Retype the records below exactly as they appear.

(Source data)
========================================

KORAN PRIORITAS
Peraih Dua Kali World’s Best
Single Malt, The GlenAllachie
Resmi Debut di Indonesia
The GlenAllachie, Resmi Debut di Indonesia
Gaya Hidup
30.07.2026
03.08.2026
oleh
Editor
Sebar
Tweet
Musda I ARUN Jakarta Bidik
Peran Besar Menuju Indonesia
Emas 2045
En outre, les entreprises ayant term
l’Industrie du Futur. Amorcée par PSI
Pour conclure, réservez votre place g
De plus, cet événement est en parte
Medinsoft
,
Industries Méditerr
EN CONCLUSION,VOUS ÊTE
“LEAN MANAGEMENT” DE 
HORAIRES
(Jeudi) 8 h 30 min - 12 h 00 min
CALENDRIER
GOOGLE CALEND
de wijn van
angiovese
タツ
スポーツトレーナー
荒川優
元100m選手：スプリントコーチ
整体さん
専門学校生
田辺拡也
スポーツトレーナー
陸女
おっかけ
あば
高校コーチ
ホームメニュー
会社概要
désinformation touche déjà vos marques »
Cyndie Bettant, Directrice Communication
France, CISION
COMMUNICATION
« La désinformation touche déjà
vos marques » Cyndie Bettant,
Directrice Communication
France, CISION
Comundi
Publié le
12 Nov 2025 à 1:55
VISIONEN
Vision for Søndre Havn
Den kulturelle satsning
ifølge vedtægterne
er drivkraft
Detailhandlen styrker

========================================

ANSWER TO THIS TASK:
KORAN PRIORITAS
Peraih Dua Kali World’s Best
Single Malt, The GlenAllachie
Resmi Debut di Indonesia
The GlenAllachie, Resmi Debut di Indonesia
Gaya Hidup
30.07.2026
03.08.2026
oleh
Editor
Sebar
Tweet
Musda I ARUN Jakarta Bidik
Peran Besar Menuju Indonesia
Emas 2045
En outre, les entreprises ayant term
l’Industrie du Futur. Amorcée par PSI
Pour conclure, réservez votre place g
De plus, cet événement est en parte
Medinsoft
,
Industries Méditerr
EN CONCLUSION,VOUS ÊTE
“LEAN MANAGEMENT” DE 
HORAIRES
(Jeudi) 8 h 30 min - 12 h 00 min
CALENDRIER
GOOGLE CALEND
de wijn van
angiovese
タツ
スポーツトレーナー
荒川優
元100m選手：スプリントコーチ
整体さん
専門学校生
田辺拡也
スポーツトレーナー
陸女
おっかけ
あば
高校コーチ
ホームメニュー
会社概要
désinformation touche déjà vos marques »
Cyndie Bettant, Directrice Communication
France, CISION
COMMUNICATION
« La désinformation touche déjà
vos marques » Cyndie Bettant,
Directrice Communication
France, CISION
Comundi
Publié le
12 Nov 2025 à 1:55
VISIONEN
Vision for Søndre Havn
Den kulturelle satsning
ifølge vedtægterne
er drivkraft
Detailhandlen styrker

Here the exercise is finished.